Я повернулся, чтобы идти.
– Стой, – лениво окликнул меня сержант.
Я остановился, повернулся к сержанту, недоумевая: вроде поворот был выполнен правильно.
Я дернулся невольно, но успел подавить вскрик ужаса или омерзения: за канцелярским столом, наклонившись вперед, хищно, словно перед броском, сидел – корявые когтистые лапы в стол, раздвоенное жало часто-часто вымелькивает из пасти – прыгун.
– Коллега сержант, – вежливо спросил я, – чем могу? В чем провинность?
Прыгун осклабился, потом встряхнулся всем телом, словно сбрасывая с себя сон, наваждение – и передо мной вновь сидел сержант Джонни собственной персоной. 'Померещилось', – решил я.
– Ну как? – поинтересовался Джонни, будто стараясь развеять мое успокоительное 'померещилось'.
– Нормально, – ответил я и уточнил: – Это вы нарочно или случайно?
– Случайно, конечно, – Джонни потер шею лап… нет, нет, рукой, конечно рукой, потом повертел головою, – случайно, мил-друг Джекки, вот такое тут дело… Задержишься, заработаешься, надышишься миазамами – и ты уже не человек, не 'отпетый' – прыгун или царевна… Вот какое дело…
– Да, – оторопело сказал я и повторил: – Дааа.
– Вот тебе и 'дааа', – сержант посмотрел на меня, потом достал из сейфа фотографии.
– Хочешь Афродит покажу… голеньких?
– Спасибо, – ответил я, – я онанизмом не занимаюсь.
Я боялся увидеть Мэлори.
Сержант вздохнул, сложил стопку фотографий.
– Ну как хочешь, – он глядел на меня теперь жалобно-виновато, – видишь, куда ты попал, а? Всюду – провал… всюду – гибель: если не искалечат на планетах драконы, тогда или в 'вонючие', или…
– Коллега сержант, – сказал я, – я заверяю вас: никому и слова не скажу о том, что я видел…
– Что я видел… – усмехнулся Джонни.
– Разрешите вопрос?
– Валяй…
– Все тренажеры… ну… из бывших 'отпетых'?

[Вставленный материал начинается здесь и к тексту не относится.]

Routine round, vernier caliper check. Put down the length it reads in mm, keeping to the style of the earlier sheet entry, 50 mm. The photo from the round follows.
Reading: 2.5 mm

– Нне обязательно, – покачал голвой Джонни, – я точно не знаю, ты деликатно у Наташки спроси.
– Почему деликатно?
– Во-первых, потому что это дело тебе не должно быть известно, а во-вторых, потому что муж у нее… хм…хм…

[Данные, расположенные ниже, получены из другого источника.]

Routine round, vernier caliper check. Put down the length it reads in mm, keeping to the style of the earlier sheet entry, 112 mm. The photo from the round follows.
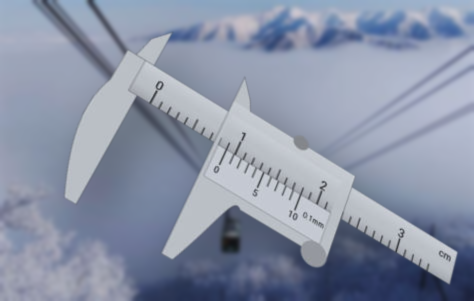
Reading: 9.0 mm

Мы наконец остановились в седьмой пещере.
Первого прыгуна я хлестнул удачно, он шлепнулся на камни и отполз в сторонку.
Здесь главное – не пережать, не резануть слишком сильно; убийство прыгуна – дело опасное, дело наказуемое. Но и недожать, хлестнуть слабовато тоже хреново. Прыгуны – убийцы. Эти тренировки часто со смертельным исходом.
– Куродо, – гаркнул я, увидев зависшего над моим приятелем прыгуна, – Куродо!

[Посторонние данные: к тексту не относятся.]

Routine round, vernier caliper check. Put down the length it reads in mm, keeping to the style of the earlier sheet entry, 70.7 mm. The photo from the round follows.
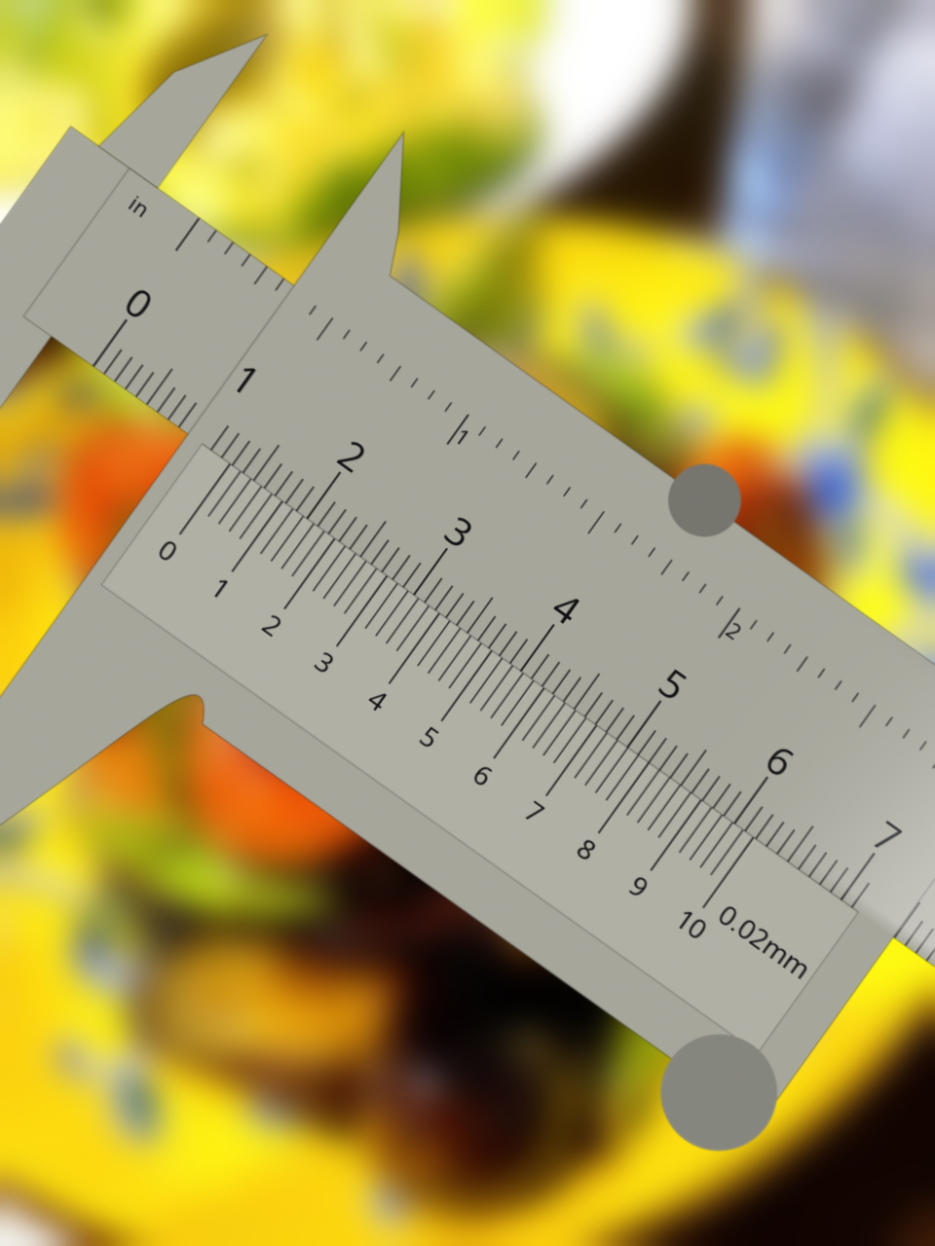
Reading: 12.8 mm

Покуда Куродо поворачивался, я успел шлепнуть по лапе ящерки. И шлепнул не слишком удачно: струя огнемета перерезала сухожилье, лапа надломилась, повисла бессильно, жалобно, по-человечьи.
Прыгун грянулся оземь, но (мне повезло) поднялся, воя, откатился в дальний угол пещеры.
– Джек! – заорал сержант, – Я тебя, блин, из карцера не выпущу! Еще искалечишь ящерку, на рапорт, к гнидам отправлю! Золотой фонд разбазаривать!..
Я смолчал.
Куродо шепнул мне: 'Джекки, спасибо'.
Я сшиб еще одного прыгуна и сделал это аккуратно – чуть резнул по вытянутой зеленоватой морде. Прыгун кувырнулся и кубарем откатился прочь.
Куродо опустил огнемет.
– Ты что? – шепнул я ему и хлестнул по подобравшемуся для прыжка мускулистому, вздернувшему костяной перепончатый гребень над хребтом прыгуну.